Per non fermarci ai Romani si pensi poi a tutta la storia d’Italia fino alla Repubblica di Salò.
Del resto, prosegue Leopardi “dovunque v’ha società, quivi l’uomo cerca sempre d’ innalzarsi in qualunque modo e con qualunque sia mezzo, colla depressione degli altri, e di far degli altri uno sgabello a se stesso”.
Caratteristica di questo secolo è l’egoismo. Questo è dappertutto ma in Italia crea inconvenienti maggiori “ di peggior natura, più efficaci, più gravi, più estesi e frequenti e divulgati, più dannosi, più caratteristici e distinti nella nostra società e nella nostra vita che altrove”.
Leopardi poi nota che “l’Italia è in ordine alla morale più sprovveduta di fondamenti che forse alcun’altra nazione europea e civile” perché ha perduto i valori antichi distrutti dai lumi non ha seguito i progressi della civiltà moderna. “Sì per l’una parte è inferiore alle nazioni più colte o certo più istruite, più sociali, più attive e più vive di lei, per l’altra alle meno colte e istruite e men sociali di lei, come dire alla Russia, alla Polonia , al Portogallo, alla Spagna, le quali conservano ancora una gran parte de’ pregiudizi de’ passati secoli, e dalla ignoranza hanno ancora qualche garanzia della morale, benché sien prive di quella che dà alla morale la società e il sentimento delicato dell’onore”.
Segue non senza una dose di contraddizione una confutazione di Chateaubriand che ammirava “la Spagna ancor fresca, ancor vicina alla natura” e “s’ingannava grandemente”. Vicinanza alla natura significa sussistenza dell’antica civiltà, “ma lo stato della Spagna non ha niente a che fare con l’antica civiltà” bensì con la “barbarie de’ tempi bassi”. penso che il Recanatese intenda il basso impero e l’alto Medio Evo. Insomma il Rinascimento rinasce con l’antico dalla barbarie seguita all’antico.
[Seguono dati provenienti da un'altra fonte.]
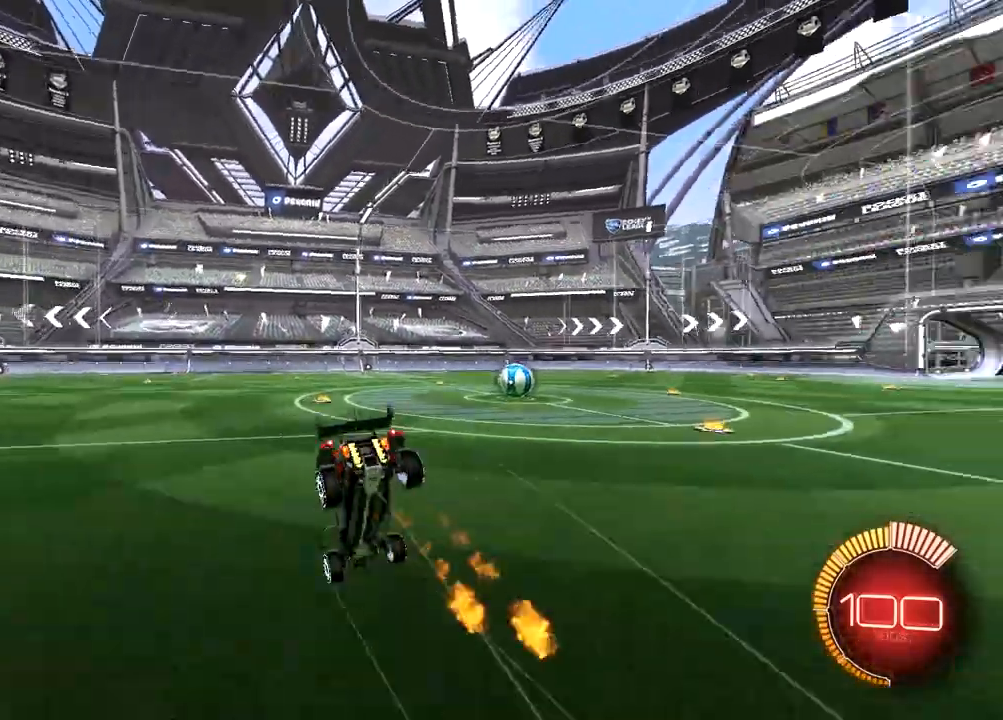
{"buttons": ["TRIANGLE", "R2"], "left_stick": "center", "right_stick": "center", "events": [[17, "CROSS", "up"], [17, "R1", "up"], [50, "CIRCLE", "down"], [83, "L1", "up"], [83, "TRIANGLE", "up"], [150, "CIRCLE", "up"], [150, "left_stick", "center"], [450, "TRIANGLE", "down"]]}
 “E’ un falsissimo modo di vedere quello di considerare la civiltà moderna come liberatrice dell’Europa dallo stato antico (…) Il risorgimento è stato dalla barbarie de’ tempi bassi non dallo stato antico; la civiltà, le scienze, le arti, i lumi, rinascendo, avanzando e propagandosi non ci hanno liberato dall’antico, ma anzi dalla totale e orribile corruzione dell’antico”. Con “risorgimento” Leopardi intende “Rinascimento”
La civiltà non nacque nel Quattrocento in Europa, ma rinacque.

“E rinascita significa non tanto far risorgere un passato (che mai, appunto, viene sentito o studiato come tale), ma “risvegliare il presente”[3]

Lo chiede anche Leopardi nella canzone Ad Angelo Mai [4]: “o scopritor famoso,/segui, risveglia i morti, poi che dormono o vivi” (vv.175 - 177).